REQUIREMENTS -
A: Summarize the lecture excerpt on determining structures from powder data in three sentences.
B: In the lecture excerpt on determining structures from powder data, what reason is given for space group determination being more difficult from powder data than from single crystal data?
C: Reproduce the passage of the lecture excerpt on determining structures from powder data starting with "So I will emphasize" and going on through "or the failure.".

SOURCE EXTRACT -
● ● ●
So I will emphasize now the points which are really different when you determine a structure from powder data instead of single crystal data, and which can be the reason of either the success or the failure.
Slide 4
First point, the choice of the instrument: the common idea is to turn towards the so called high-Resolution Powder Diffractometer: synchrotron, neutrons. In fact, if you have not made a serious preliminary study, your proposal for neutron or synchrotron will probably not be accepted, but there could be a few exceptions.
So, it is clear that your material must be firstly examined by your own in-Laboratory X-ray diffractometer or Guinier-Hägg camera. There is the first step: collect the highest resolution pattern you can for indexation purpose. You can note that the resolution of good conventional X-ray diffractometer is as good as the resolution of any neutron theta-two theta diffractometer.
Slide 5
Indexation can be done from powder data only or with the aid of electronic microdiffraction or even from " bad quality crystals". Actually, more than ten indexation programs are on the market and easily accessible. The user's guide of some of these programs may contain more than ten or twenty pages of recommendations for success. I limit myself to give you the most important recommendations: be sure of your data, and try with several programs. With Guinier-Hagg or diffractometer data the Figures of Merit published show that the average absolute magnitude of the discrepancy between observed and calculated two theta can reach these values. Such a precision is obtained either by the well known derivative method for extracting the peak positions or by profile fitting. The pattern must be calibrated (that is to say, the zeropoint must be determined) by using an internal standard or several series of recognized harmonics.
The space group determination is much more difficult to achieve from powder data than from single crystal data. The reason is, of course, overlapping: systematic absences have to be established from a few low angle reflections, leading to some uncertainty. The finding of an unambiguous space group, with no extinction anomalies, is a strong argument proving that your indexation is not false: particularly when the lattice is centered, face-centered or all face centered!
Slide 6
At this stage you may estimate your chances of success from the  cell volume and the symmetry class. This is why I can claim eighty per cent success: I simply do not try to determine structures from powder data beyond certain limits. That is to say a maximum of 50 or 70 atomic coordinates to be refined in the case of conventional X-ray when the spacegroup is centric. This corresponds to various maximal volume limits according to the different symmetry classes.
● ● ●
EXTRACTED MATERIAL -
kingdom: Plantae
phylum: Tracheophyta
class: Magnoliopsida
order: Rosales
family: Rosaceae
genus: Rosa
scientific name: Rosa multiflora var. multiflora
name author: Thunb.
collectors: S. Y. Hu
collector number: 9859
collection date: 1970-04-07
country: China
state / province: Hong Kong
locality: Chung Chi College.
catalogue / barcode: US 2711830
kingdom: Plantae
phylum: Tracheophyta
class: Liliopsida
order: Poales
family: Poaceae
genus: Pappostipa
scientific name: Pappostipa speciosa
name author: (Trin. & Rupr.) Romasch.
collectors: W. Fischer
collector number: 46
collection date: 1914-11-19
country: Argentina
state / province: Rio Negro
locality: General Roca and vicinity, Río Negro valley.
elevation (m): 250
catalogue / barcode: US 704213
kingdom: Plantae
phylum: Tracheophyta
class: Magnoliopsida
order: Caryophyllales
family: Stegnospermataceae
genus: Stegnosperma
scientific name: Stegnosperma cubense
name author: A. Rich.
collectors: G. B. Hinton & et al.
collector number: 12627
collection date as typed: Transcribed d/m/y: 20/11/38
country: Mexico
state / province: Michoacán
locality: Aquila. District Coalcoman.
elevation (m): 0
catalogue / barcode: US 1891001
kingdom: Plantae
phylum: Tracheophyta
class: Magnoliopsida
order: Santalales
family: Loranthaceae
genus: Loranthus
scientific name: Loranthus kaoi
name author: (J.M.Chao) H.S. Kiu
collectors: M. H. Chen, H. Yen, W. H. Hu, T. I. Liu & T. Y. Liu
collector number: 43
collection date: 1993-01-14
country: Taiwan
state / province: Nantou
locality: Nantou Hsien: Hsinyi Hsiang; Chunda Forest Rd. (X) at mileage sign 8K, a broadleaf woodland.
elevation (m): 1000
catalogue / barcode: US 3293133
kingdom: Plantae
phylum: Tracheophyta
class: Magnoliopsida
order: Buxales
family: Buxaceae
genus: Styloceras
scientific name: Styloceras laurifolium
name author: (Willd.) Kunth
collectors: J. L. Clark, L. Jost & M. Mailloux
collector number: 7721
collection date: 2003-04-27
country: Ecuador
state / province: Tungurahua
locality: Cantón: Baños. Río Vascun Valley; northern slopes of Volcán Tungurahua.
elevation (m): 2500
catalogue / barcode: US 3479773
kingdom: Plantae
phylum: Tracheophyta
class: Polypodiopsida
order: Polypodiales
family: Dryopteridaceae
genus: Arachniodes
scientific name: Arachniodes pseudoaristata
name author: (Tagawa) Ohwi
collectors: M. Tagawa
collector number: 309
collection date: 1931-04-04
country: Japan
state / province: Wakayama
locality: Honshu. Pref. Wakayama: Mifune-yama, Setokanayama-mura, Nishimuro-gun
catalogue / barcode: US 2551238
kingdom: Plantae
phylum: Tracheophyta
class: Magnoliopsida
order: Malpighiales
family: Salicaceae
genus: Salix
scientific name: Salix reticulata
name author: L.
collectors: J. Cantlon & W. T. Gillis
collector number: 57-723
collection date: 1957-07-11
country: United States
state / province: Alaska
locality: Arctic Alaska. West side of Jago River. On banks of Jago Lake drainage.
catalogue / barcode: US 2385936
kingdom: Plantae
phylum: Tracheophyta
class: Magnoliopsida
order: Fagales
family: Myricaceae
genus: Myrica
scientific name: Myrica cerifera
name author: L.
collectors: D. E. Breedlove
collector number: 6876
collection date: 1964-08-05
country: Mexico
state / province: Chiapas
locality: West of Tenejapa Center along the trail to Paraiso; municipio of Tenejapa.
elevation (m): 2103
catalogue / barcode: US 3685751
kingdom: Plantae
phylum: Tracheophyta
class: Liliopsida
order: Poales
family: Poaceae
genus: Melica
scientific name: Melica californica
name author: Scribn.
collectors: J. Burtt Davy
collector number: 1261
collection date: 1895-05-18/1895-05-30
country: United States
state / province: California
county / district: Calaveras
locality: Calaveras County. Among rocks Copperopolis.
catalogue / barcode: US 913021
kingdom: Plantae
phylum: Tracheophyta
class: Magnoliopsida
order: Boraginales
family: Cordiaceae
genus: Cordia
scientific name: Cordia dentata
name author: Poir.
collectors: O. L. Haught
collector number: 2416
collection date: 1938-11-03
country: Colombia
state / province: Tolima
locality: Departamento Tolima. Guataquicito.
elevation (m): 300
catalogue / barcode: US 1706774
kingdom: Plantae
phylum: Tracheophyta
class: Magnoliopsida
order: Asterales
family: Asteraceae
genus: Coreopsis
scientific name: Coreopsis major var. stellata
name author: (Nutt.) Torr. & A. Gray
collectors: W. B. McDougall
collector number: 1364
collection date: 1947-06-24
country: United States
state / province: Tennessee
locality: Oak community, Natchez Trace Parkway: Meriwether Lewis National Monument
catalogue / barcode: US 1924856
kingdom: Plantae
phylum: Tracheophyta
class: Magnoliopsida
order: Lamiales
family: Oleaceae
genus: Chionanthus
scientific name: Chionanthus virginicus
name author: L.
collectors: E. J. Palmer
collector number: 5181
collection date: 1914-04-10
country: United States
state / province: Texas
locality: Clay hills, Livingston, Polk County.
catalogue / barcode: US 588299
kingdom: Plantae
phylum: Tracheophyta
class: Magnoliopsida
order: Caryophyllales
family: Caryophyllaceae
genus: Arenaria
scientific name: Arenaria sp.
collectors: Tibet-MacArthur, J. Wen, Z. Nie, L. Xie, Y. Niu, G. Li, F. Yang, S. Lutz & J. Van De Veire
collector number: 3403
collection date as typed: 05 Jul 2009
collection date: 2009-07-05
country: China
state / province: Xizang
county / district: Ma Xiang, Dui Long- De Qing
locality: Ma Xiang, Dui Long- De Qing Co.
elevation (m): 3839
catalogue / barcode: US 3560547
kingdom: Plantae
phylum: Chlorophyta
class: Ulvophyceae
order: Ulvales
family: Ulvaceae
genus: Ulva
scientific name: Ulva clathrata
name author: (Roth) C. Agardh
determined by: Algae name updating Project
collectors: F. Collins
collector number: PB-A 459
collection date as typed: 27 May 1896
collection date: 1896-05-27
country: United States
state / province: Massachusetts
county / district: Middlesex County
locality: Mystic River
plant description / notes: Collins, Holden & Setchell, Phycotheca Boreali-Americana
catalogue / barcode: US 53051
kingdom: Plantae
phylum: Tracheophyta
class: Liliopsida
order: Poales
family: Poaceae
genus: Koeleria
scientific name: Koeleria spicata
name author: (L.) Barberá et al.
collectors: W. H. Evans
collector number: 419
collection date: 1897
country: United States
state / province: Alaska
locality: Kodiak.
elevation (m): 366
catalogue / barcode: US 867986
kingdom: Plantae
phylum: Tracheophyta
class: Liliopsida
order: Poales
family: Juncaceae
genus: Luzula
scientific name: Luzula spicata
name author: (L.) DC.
● ● ●
TASK-BY-TASK RESULTS -
A: The speaker advises that a sample first be examined on one's own in-laboratory X-ray diffractometer or Guinier-Hägg camera to collect the highest-resolution pattern possible for indexation, because neutron or synchrotron proposals made without serious preliminary study will probably not be accepted. For indexation, the key recommendations are to be sure of the data and to try several programs, and the pattern must be calibrated with an internal standard or several series of recognized harmonics. Space group determination is much harder from powder data than from single crystal data because of overlapping, and the speaker claims eighty per cent success by not attempting structures beyond certain limits, such as 50 or 70 atomic coordinates for conventional X-ray with a centric space group.

B: Overlapping.

C:
So I will emphasize now the points which are really different when you determine a structure from powder data instead of single crystal data, and which can be the reason of either the success or the failure.